Your instructions: Retype the lines of the material below, exactly and only, from the one containing "Figure 2. Representative" through the last line, with pictures left out.

┌─ Dataset content

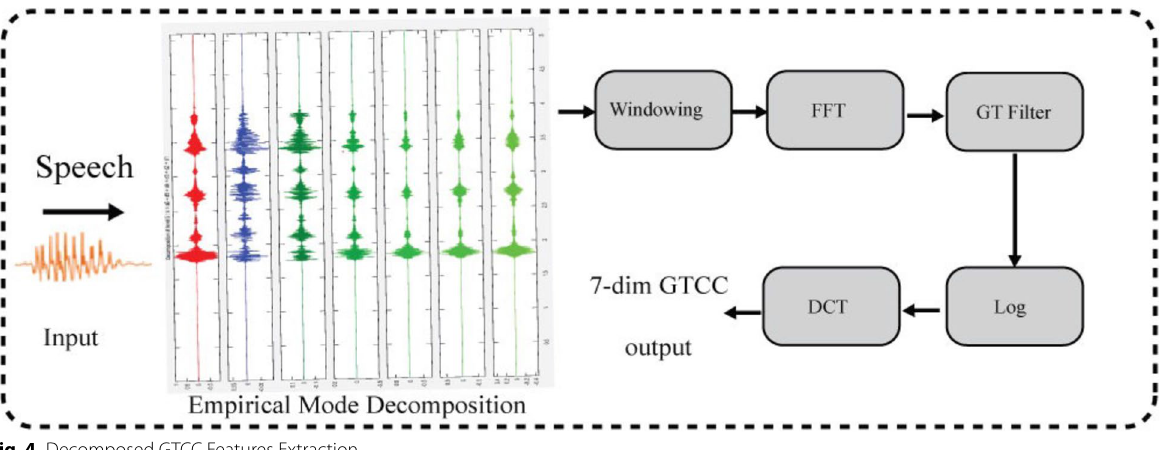
Fig. 4 Decomposed GTCC Features Extraction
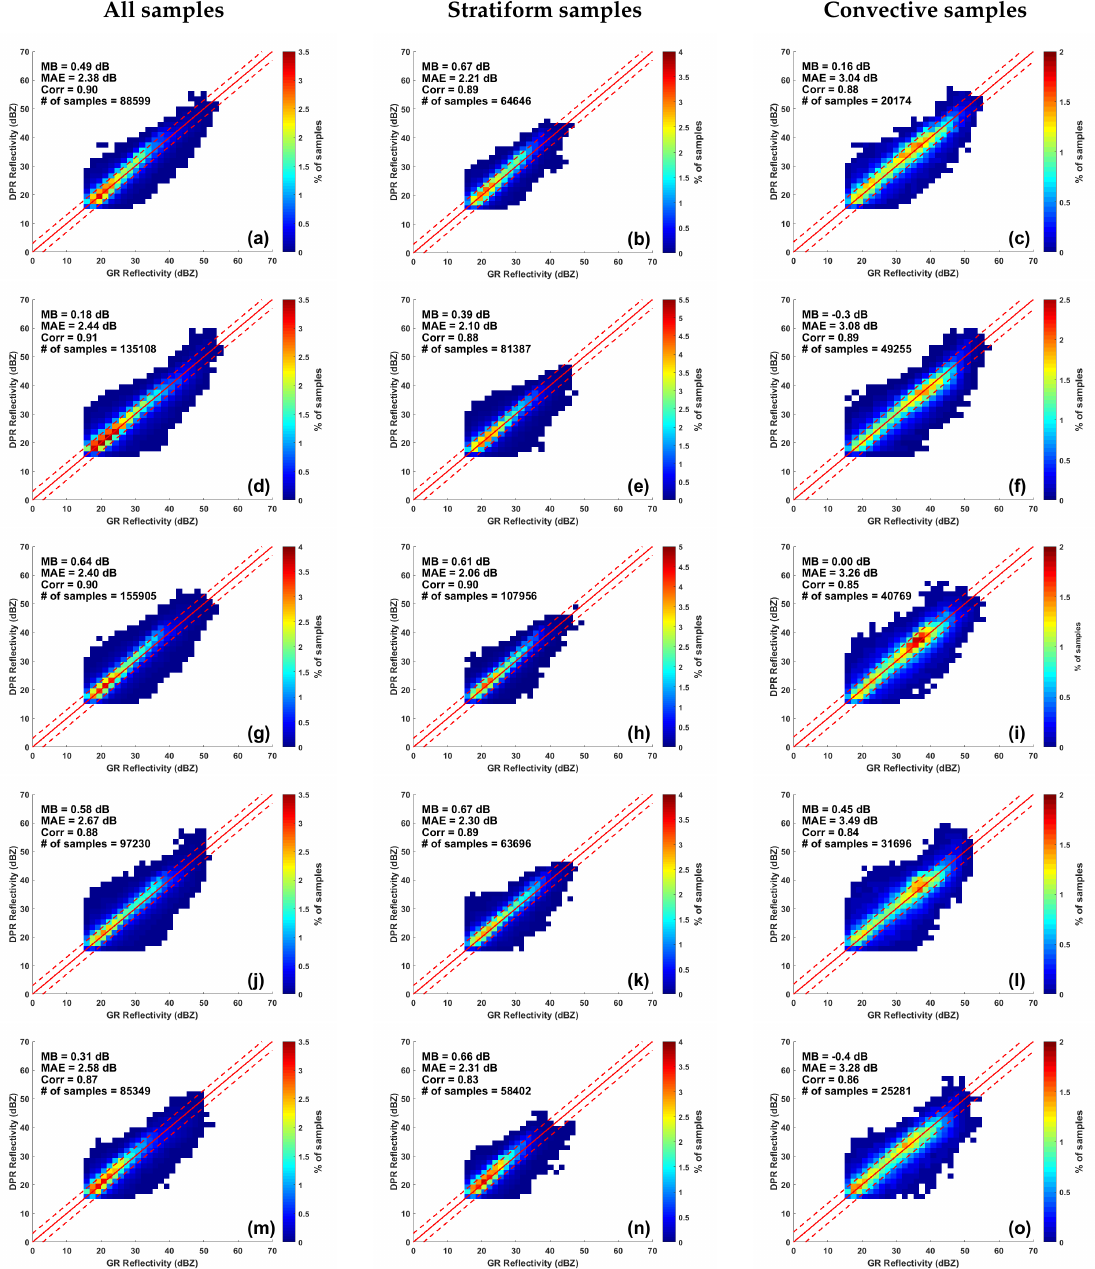
Figure 4. Scatter density plots of volume matched reflectivity between GPM-DPR Ku-Band and NEXRADs. Solid red line is 1:1 line. Dotted red lines are ± 3 dB lines. ( a – c ) KFWS radar; ( d – f ) KHGX radar; ( g – i ) KSHV radar; ( j – l ) KLIX radar; ( m – o ) KMLB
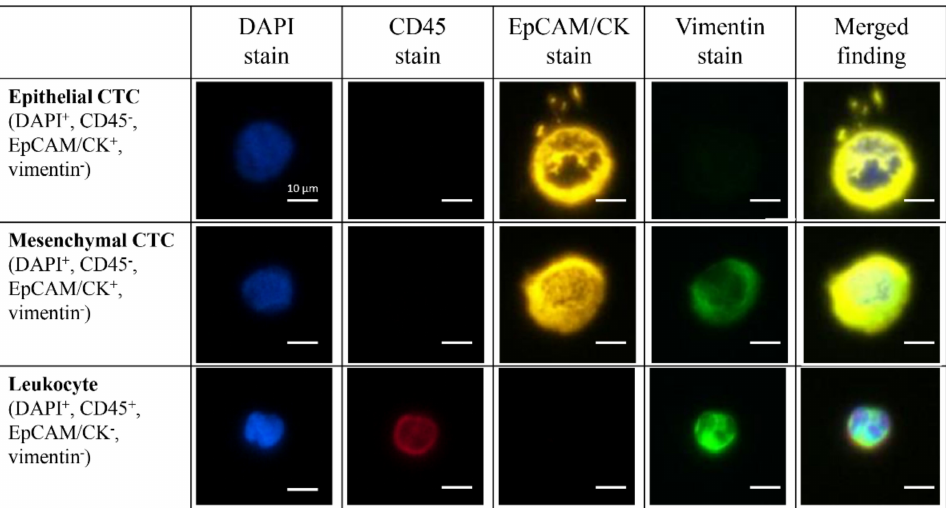
Figure 2. Representative images of epithelial-type CTCs (E-CTC), mesenchymal-type CTCs (M-CTC), and leukocytes (scale bar: 10 µ m). CTCs are greater than 15 µ m, DAPI-positive, CD45-negative, and EpCAM- or CK-positive (DAPI + , CD45 − , EpCAM/CK + ). E-CTCs were defined as CTCs without expression of vimentin (DAPI + , CD45 − , EpCAM/CK + , vimentin − ), and M-CTCs were defined as CTCs that express vimentin (DAPI + , CD45 − , EpCAM/CK + , vimentin + ). Leukocytes are stained for CD45.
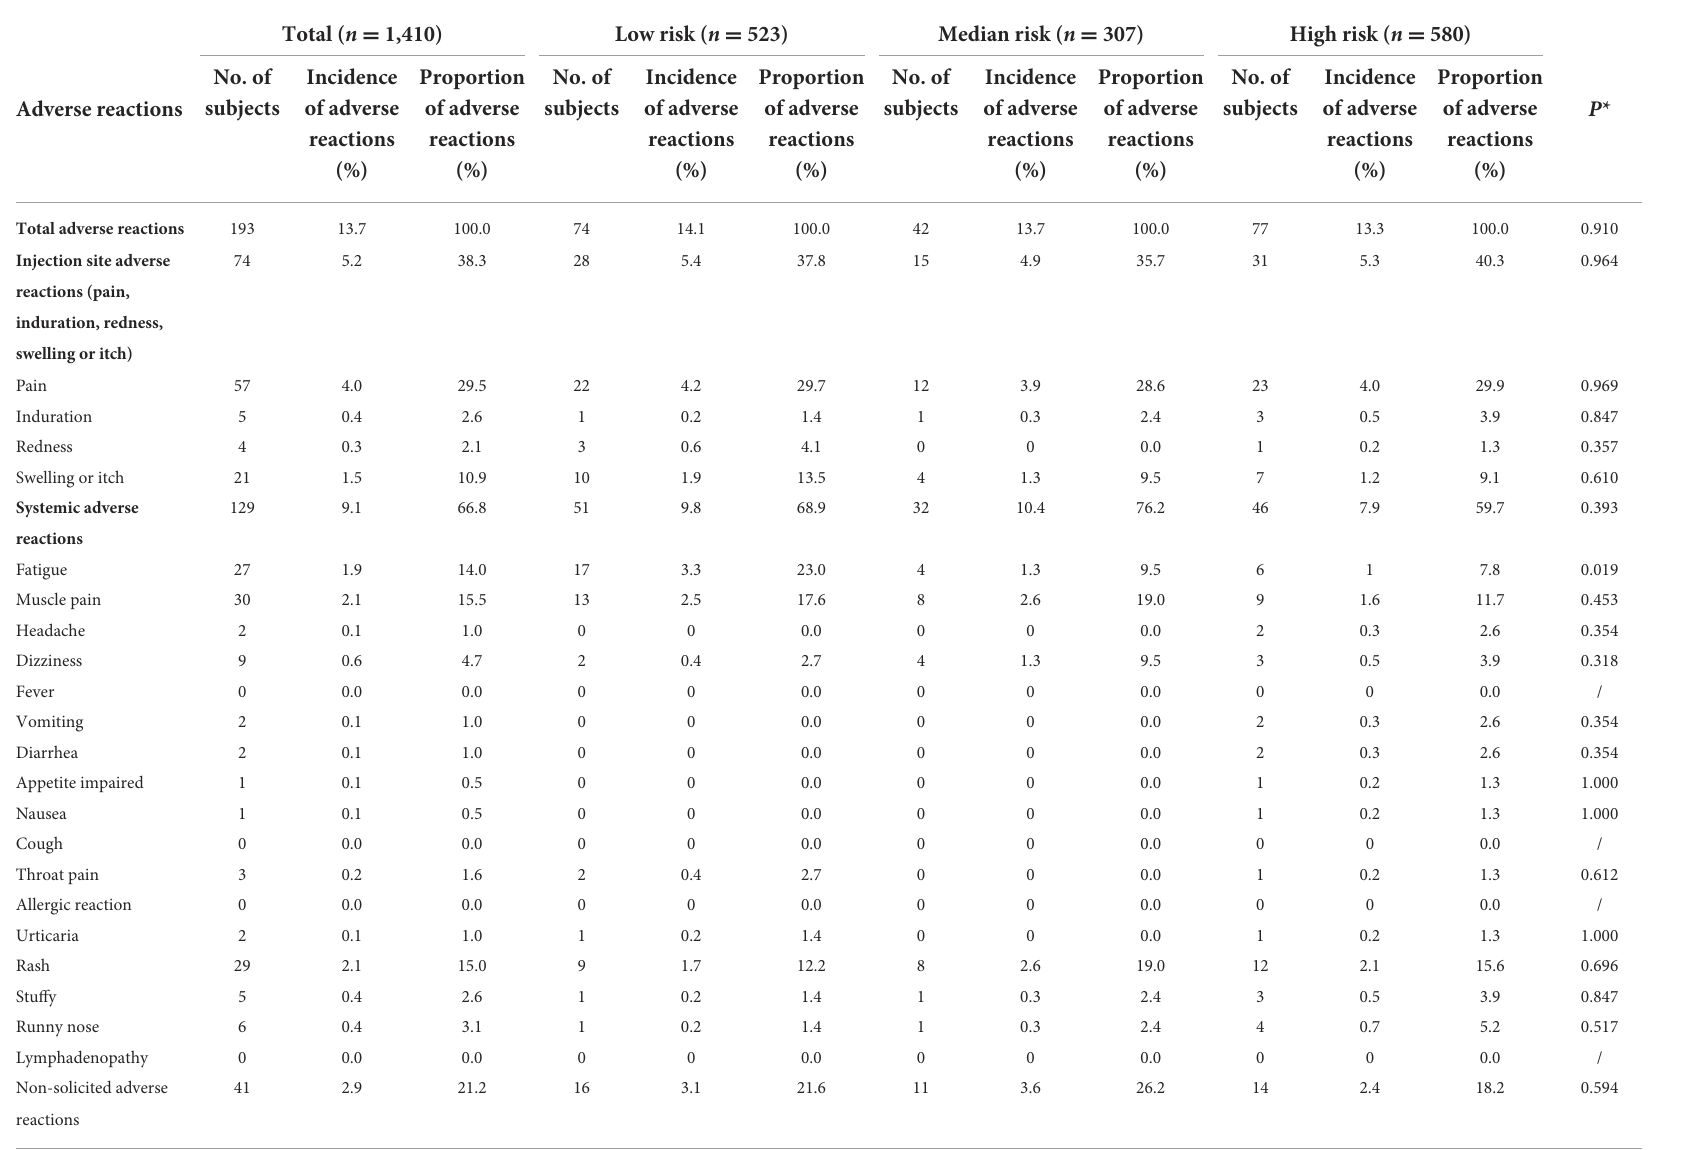
TABLE 3 Distribution of multiple types of adverse reactions after second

└─

Answer space:
Figure 2. Representative images of epithelial-type CTCs (E-CTC), mesenchymal-type CTCs (M-CTC), and leukocytes (scale bar: 10 µ m). CTCs are greater than 15 µ m, DAPI-positive, CD45-negative, and EpCAM- or CK-positive (DAPI + , CD45 − , EpCAM/CK + ). E-CTCs were defined as CTCs without expression of vimentin (DAPI + , CD45 − , EpCAM/CK + , vimentin − ), and M-CTCs were defined as CTCs that express vimentin (DAPI + , CD45 − , EpCAM/CK + , vimentin + ). Leukocytes are stained for CD45.
TABLE 3 Distribution of multiple types of adverse reactions after second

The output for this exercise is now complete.